Skoda is adding Advanced Driver Assistance Systems (ADAS) to its Karoq and Kodiaq models.
It says the Skoda Karoq and Skoda Kodiaq SUVs are entering the 2020 model year with enhanced equipment for even more safety and comfort. Side Assist is now available for both models, for example, and warns the driver of vehicles in the blind spot up to 70 m away. One distinguishing visual feature that the latest versions of both popular SUVs have in common is the Skoda lettering on the tailgate.
Side Assist with a range of 70 m
The optional Side Assist has been added to the comprehensive selection of assistance systems for the Skoda Kodiaq and Karoq, replacing the previous Blind Spot Detect in both SUVs. In the new system, the range increases from 20 to 70 m. It uses two radar sensors to detect vehicles approaching from behind or that are in the car’s blind spot. The warning signals have been made more noticeable for the driver too. Rather than being situated in the mirror’s glass as they were before, the light signals are now found on the insides of the wing mirrors. They are considerably easier to notice and their brightness can be adjusted. The system works while accelerating at speeds of 15 km/h or more and down to a speed of 10 km/h while braking. Rear Traffic Alert is an integral part of Side Assist too. It warns the driver about objects moving behind the vehicle when reversing.
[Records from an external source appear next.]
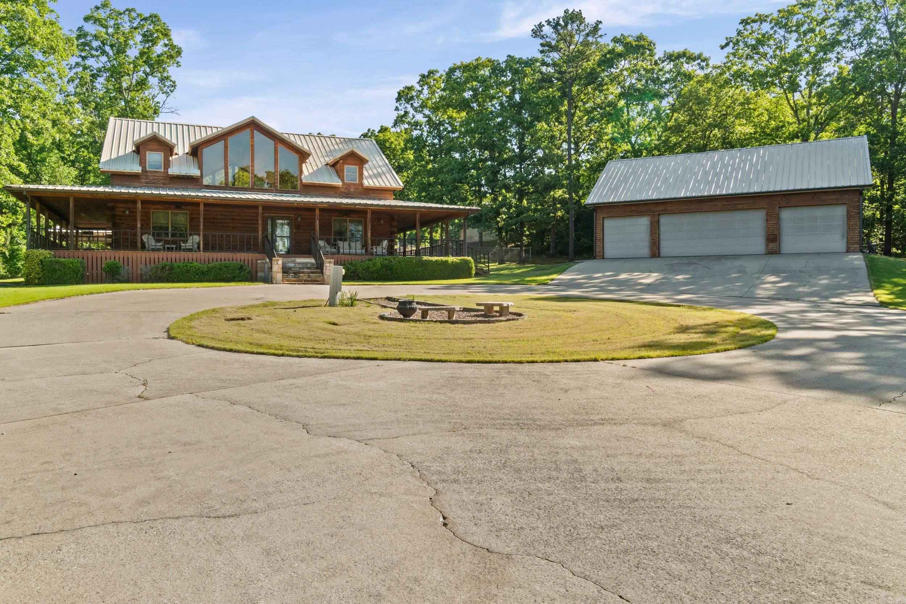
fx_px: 679
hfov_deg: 67.4
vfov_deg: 47.9
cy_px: 302
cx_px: 453
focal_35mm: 27
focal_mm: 18
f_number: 9
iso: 250
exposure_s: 1/100
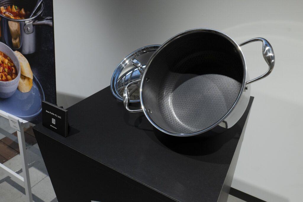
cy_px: 101
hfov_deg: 73.7
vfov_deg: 53.1
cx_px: 152
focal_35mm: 24
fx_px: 202
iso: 5000
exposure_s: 1/100
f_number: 10
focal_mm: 24
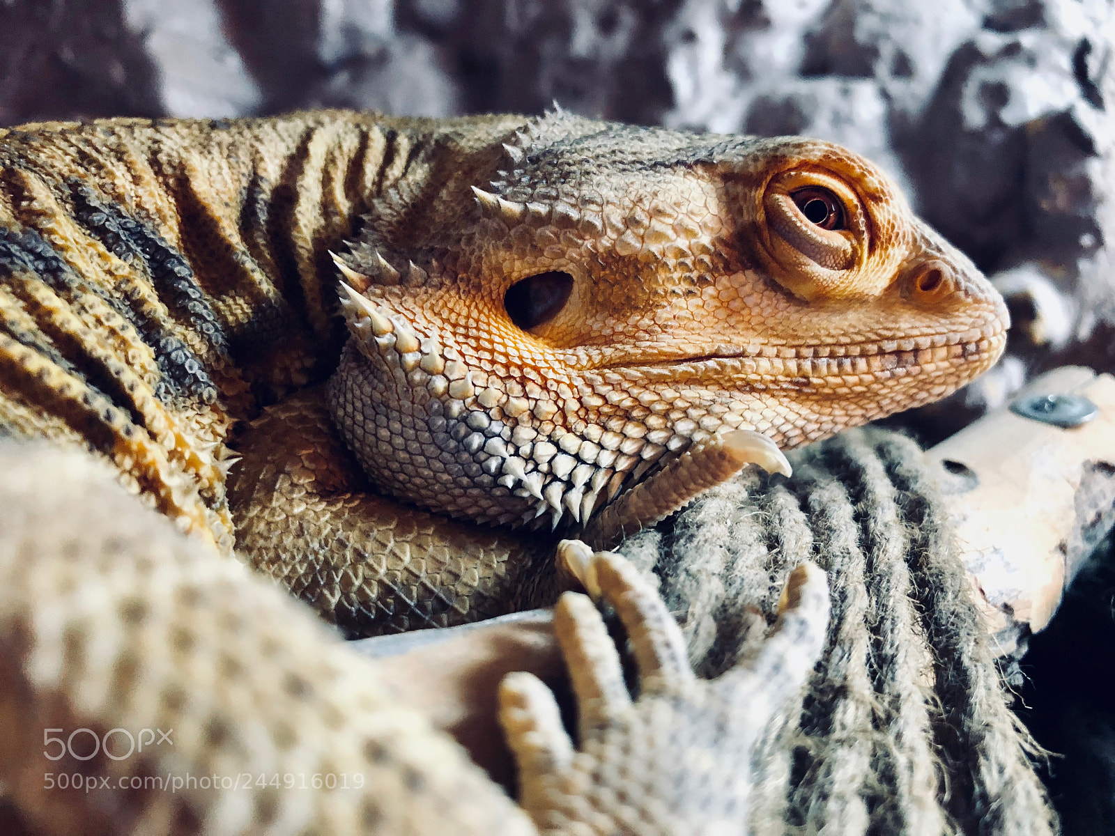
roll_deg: -0.2
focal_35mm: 28
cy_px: 418
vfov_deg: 49.7
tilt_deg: -11.1
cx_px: 558
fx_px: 902
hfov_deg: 63.4
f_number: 1.8
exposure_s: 1/9
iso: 100
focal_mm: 3.99
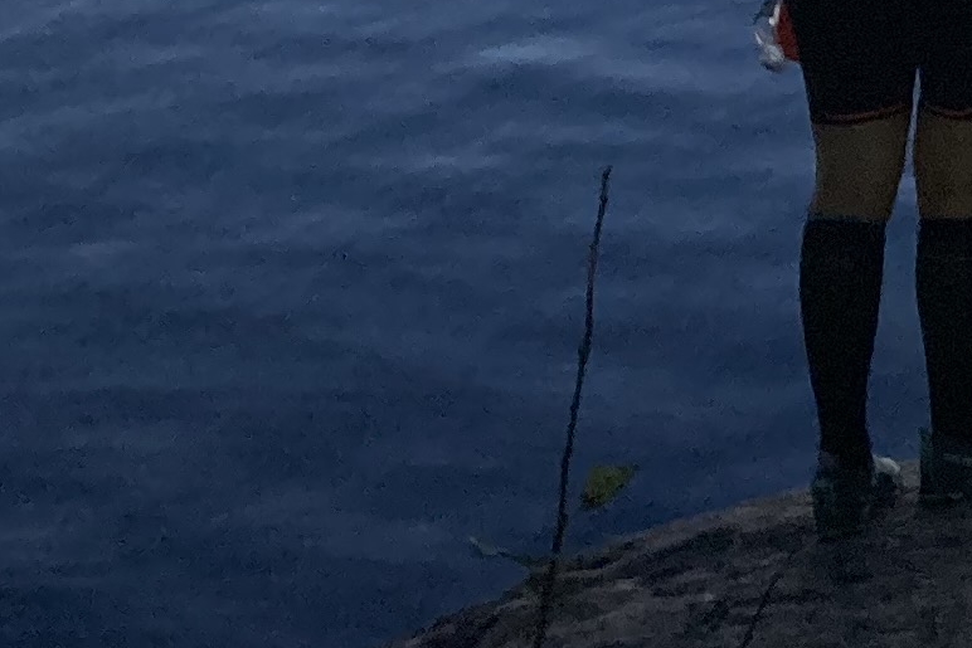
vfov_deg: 8.2
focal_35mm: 152
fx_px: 4104
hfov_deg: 11.6
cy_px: -993
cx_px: 2174
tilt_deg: -2.7
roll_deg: -1.0
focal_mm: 3.99
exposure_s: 1/60
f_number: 1.8
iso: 100
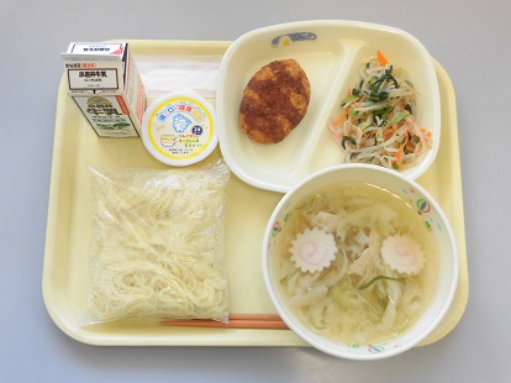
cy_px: 192
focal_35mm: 43
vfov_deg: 33.6
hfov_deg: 43.9
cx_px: 256
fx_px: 634
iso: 160
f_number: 3.8
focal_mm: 7.72
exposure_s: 1/60
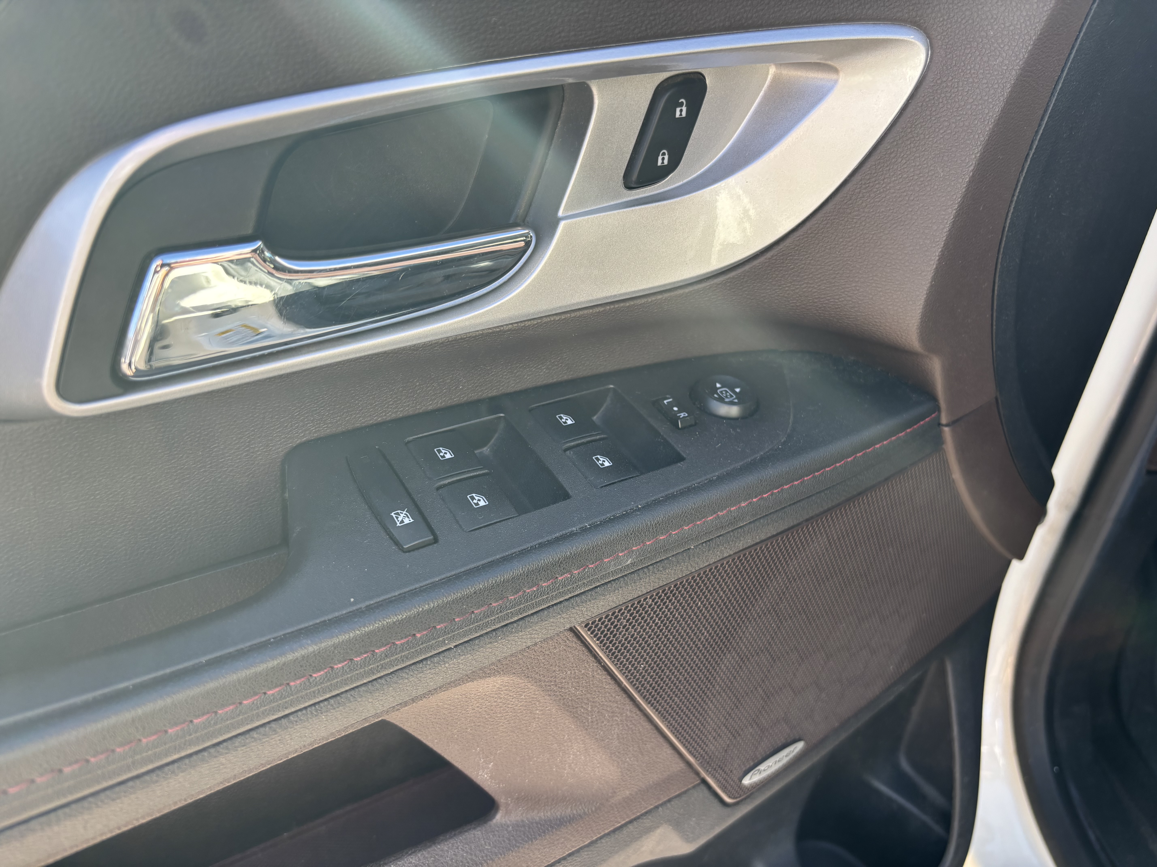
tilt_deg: -34.7
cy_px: 434
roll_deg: -1.7
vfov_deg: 53.1
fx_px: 869
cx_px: 578
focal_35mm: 26
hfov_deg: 67.3
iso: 40
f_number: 1.6
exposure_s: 1/173
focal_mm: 5.96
Adaptive chassis (DCC) can now also be combined with front-wheel drive
The optional adaptive chassis (DCC) considerably boosts comfort in both Skoda SUVs. It is no longer exclusively available with all-wheel-drive vehicles, but can now also be ordered in conjunction with front-wheel drive. Boasting electronically adjustable shock absorbers, DCC automatically adapts the shock absorption to suit the road conditions and the current or preferred driving style. Via Driving Mode Select, the driver can also choose between three shock absorption modes – Comfort, Normal and Sport – which offer a variety of driving styles ranging from particularly comfortable to sporty.
KESSY with a motion sensor
Skoda is gradually equipping all of its models with the KESSY vehicle entry key with a motion sensor, thereby reducing the risk of the car being stolen or broken into. In this system, which is optional for the Karoq and Kodiaq, the key’s transmitter signal switches off automatically after 15 minutes of no movement – if it is placed in a drawer or on a desk, for example. As soon as the key is moved again, the transmitter function is re-activated. The Skoda Karoq or Kodiaq can then be opened conveniently as usual and switched on using the start button, without the need to take out the key.
New 2.0 TDI for the Skoda Karoq
A new 2.0 TDI with a power output of 140 kW (190 PS) has been added to the Skoda Karoq’s range of engines. It also fulfils the Euro 6d-TEMP emissions standard, having been fitted with an SCR catalytic converter including AdBlue injection and a diesel particulate filter. The engine, which is already familiar from the Skoda Kodiaq, is combined with all-wheel drive and a 7-speed DSG transmission as standard.
In autumn 2016, the Czech brand kicked off its major SUV campaign as part of its 2025 Strategy by launching the Skoda Kodiaq. The compact Skoda Karoq followed a year later. Skoda says the Kodiaq and Karoq have become key pillars of the company’s global growth strategy. Around 360,000 Skoda Kodiaqs have been produced worldwide since the car’s launch in autumn 2016. ISince autumn 2017, more than 220,000 Skoda Karoqs have already been manufactured; Skoda’s compact SUV is also available as a Scout and Sportline variant.